> _Problem statement_
Return the listing below unchanged, minus its pictures.

> _Available records_
================

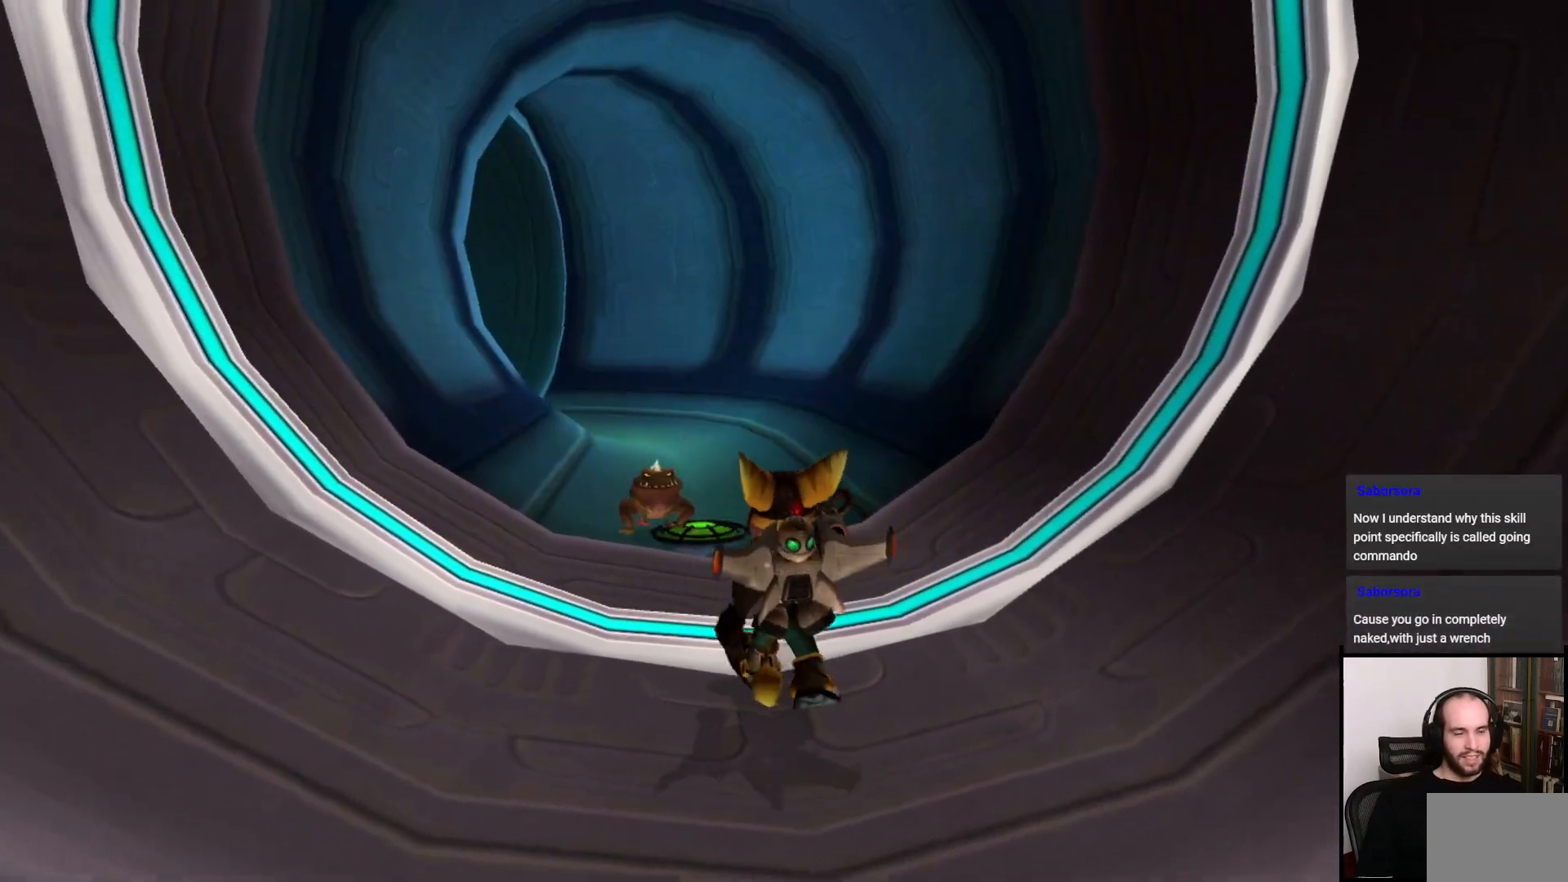
{"buttons": [], "left_stick": "up-left", "right_stick": "center", "events": [[67, "CROSS", "down"], [117, "R1", "down"], [217, "left_stick", "up-left"], [267, "CROSS", "up"], [267, "R1", "up"]]}
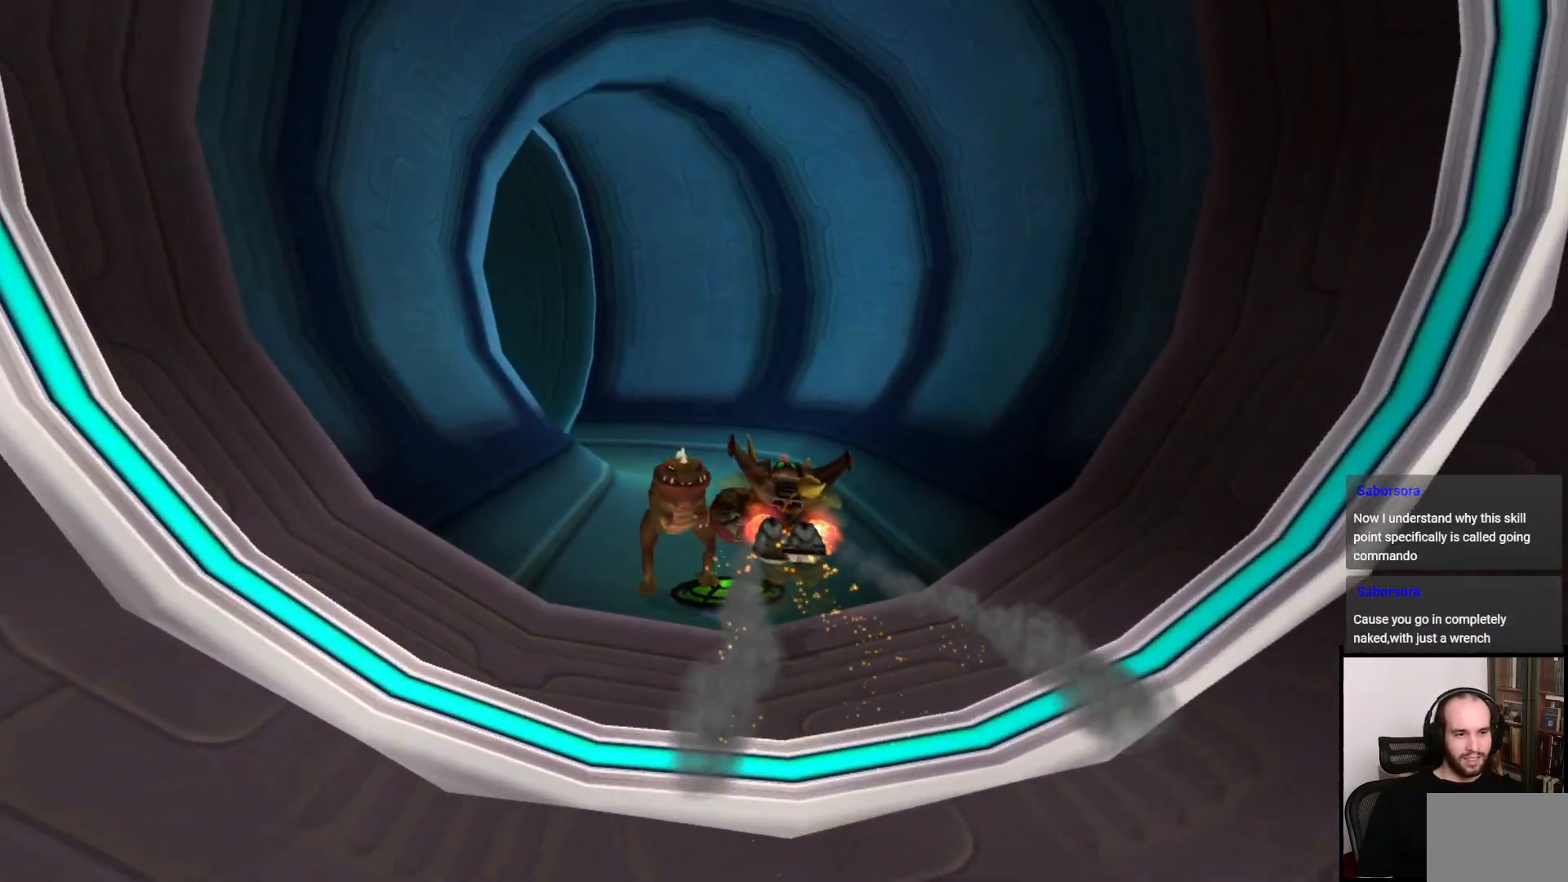
{"buttons": [], "left_stick": "up-left", "right_stick": "center", "events": [[317, "right_stick", "left"], [467, "right_stick", "center"]]}
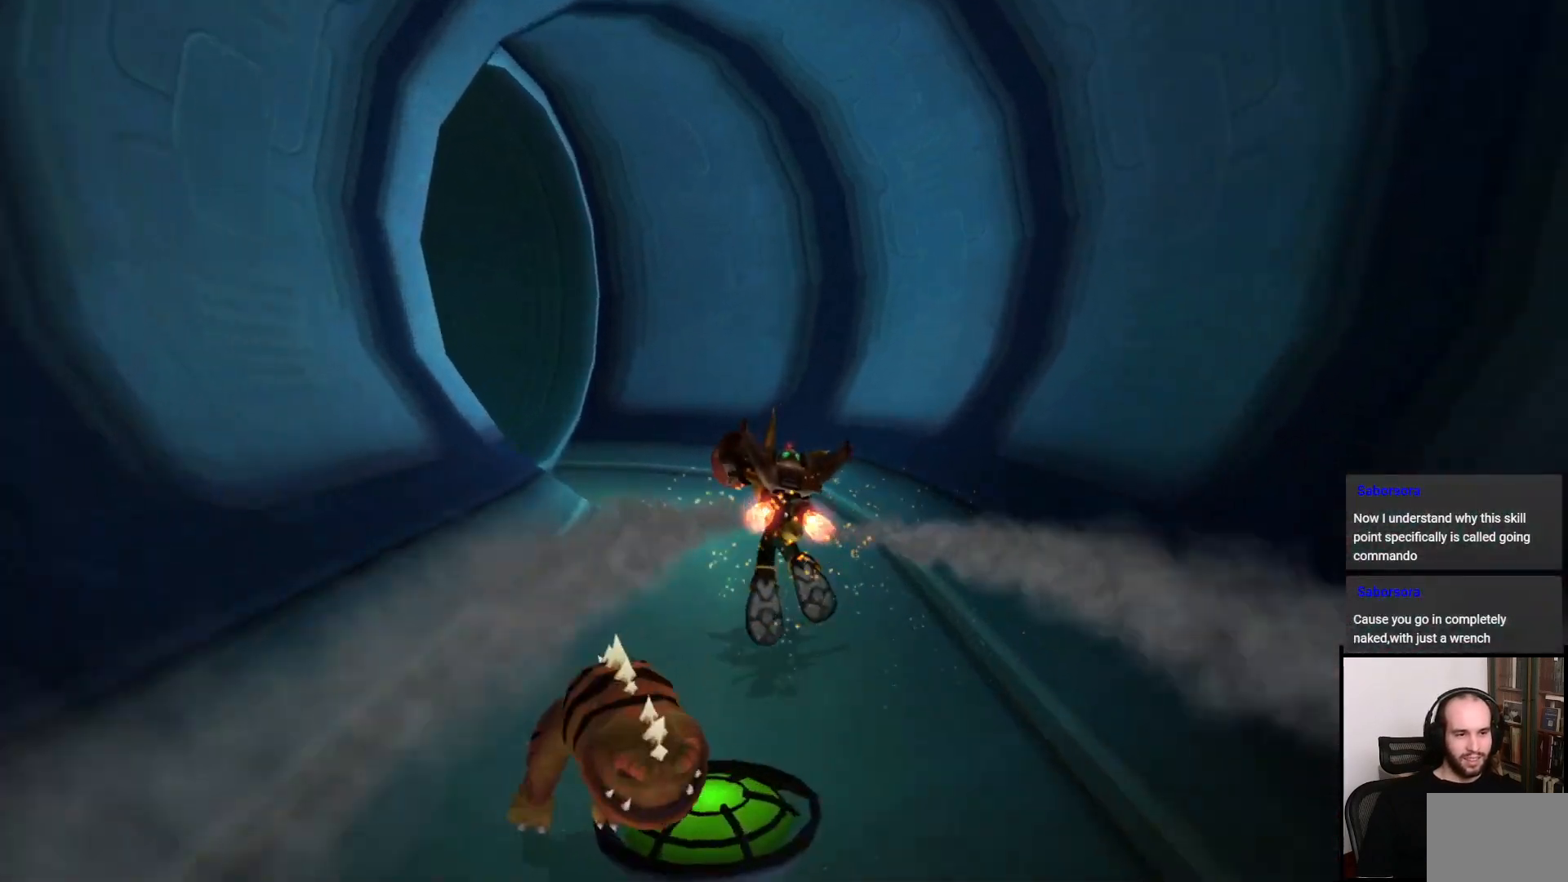
{"buttons": [], "left_stick": "left", "right_stick": "center", "events": [[250, "CROSS", "down"], [250, "left_stick", "left"], [267, "R1", "down"], [383, "R1", "up"], [433, "CROSS", "up"]]}
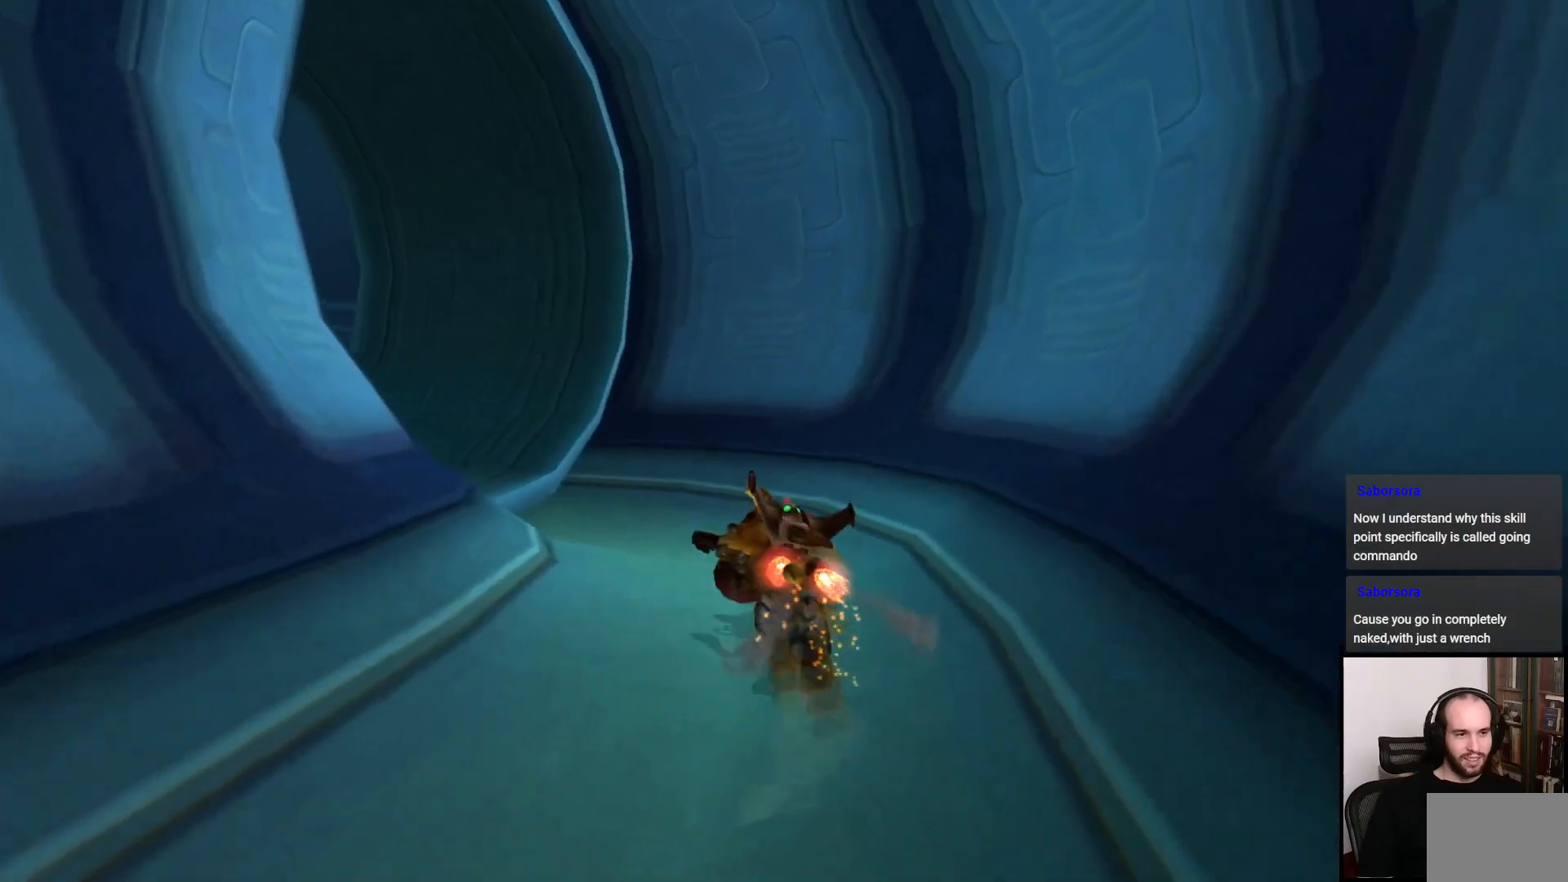
{"buttons": [], "left_stick": "left", "right_stick": "center", "events": []}
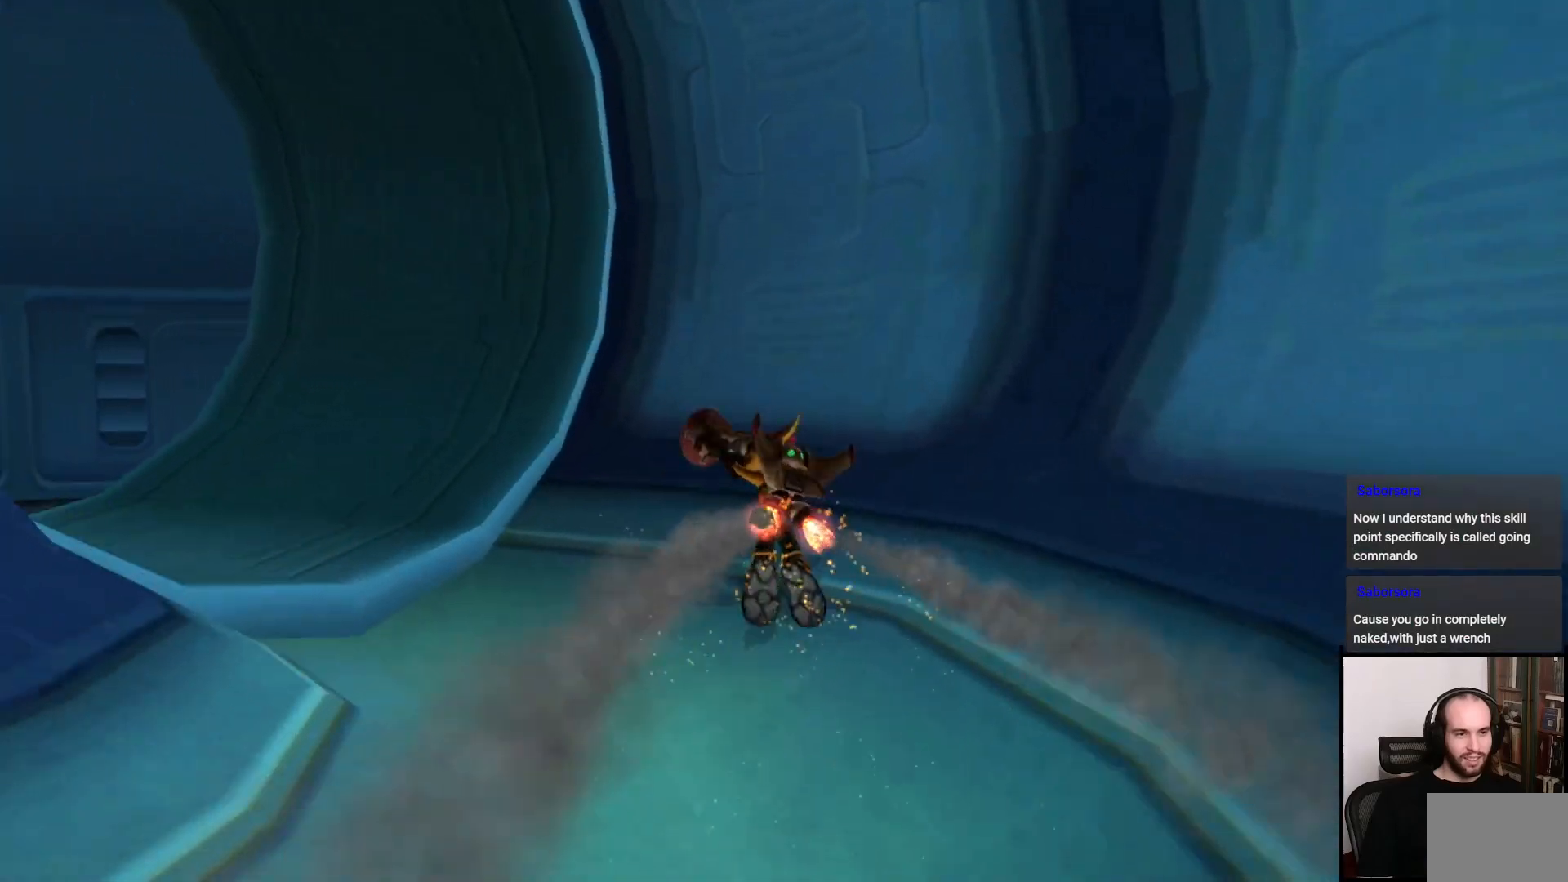
{"buttons": [], "left_stick": "up-left", "right_stick": "center", "events": [[50, "CROSS", "down"], [67, "CROSS", "up"], [483, "left_stick", "up-left"]]}
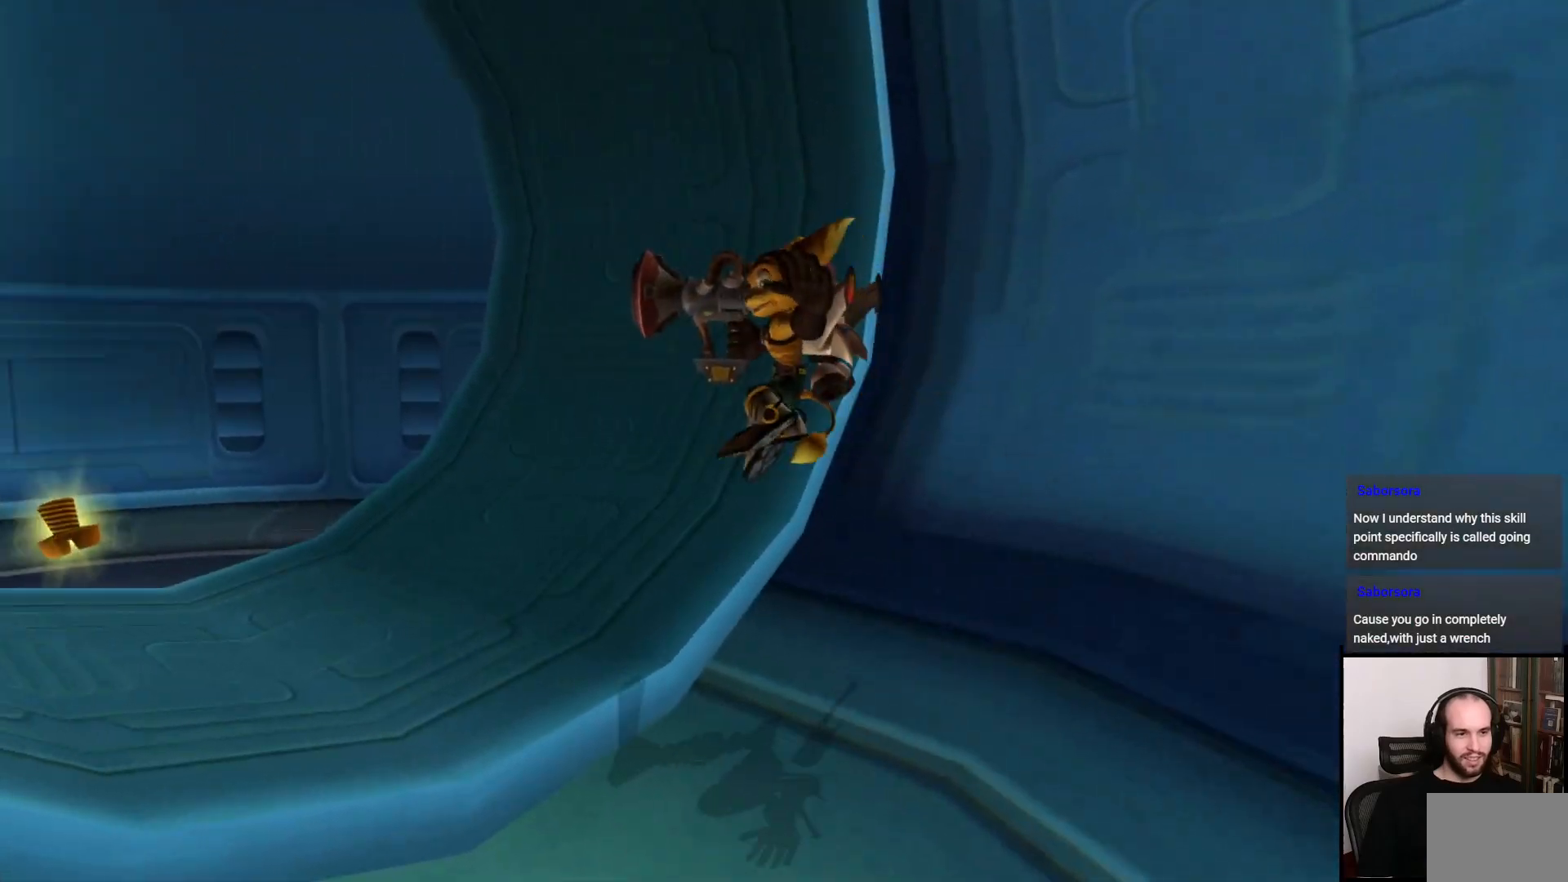
{"buttons": [], "left_stick": "center", "right_stick": "center", "events": [[217, "CROSS", "down"], [250, "R1", "down"], [367, "CROSS", "up"], [367, "R1", "up"], [483, "left_stick", "center"]]}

================

> _Reply_
{"buttons": [], "left_stick": "up-left", "right_stick": "center", "events": [[67, "CROSS", "down"], [117, "R1", "down"], [217, "left_stick", "up-left"], [267, "CROSS", "up"], [267, "R1", "up"]]}
{"buttons": [], "left_stick": "up-left", "right_stick": "center", "events": [[317, "right_stick", "left"], [467, "right_stick", "center"]]}
{"buttons": [], "left_stick": "left", "right_stick": "center", "events": [[250, "CROSS", "down"], [250, "left_stick", "left"], [267, "R1", "down"], [383, "R1", "up"], [433, "CROSS", "up"]]}
{"buttons": [], "left_stick": "left", "right_stick": "center", "events": []}
{"buttons": [], "left_stick": "up-left", "right_stick": "center", "events": [[50, "CROSS", "down"], [67, "CROSS", "up"], [483, "left_stick", "up-left"]]}
{"buttons": [], "left_stick": "center", "right_stick": "center", "events": [[217, "CROSS", "down"], [250, "R1", "down"], [367, "CROSS", "up"], [367, "R1", "up"], [483, "left_stick", "center"]]}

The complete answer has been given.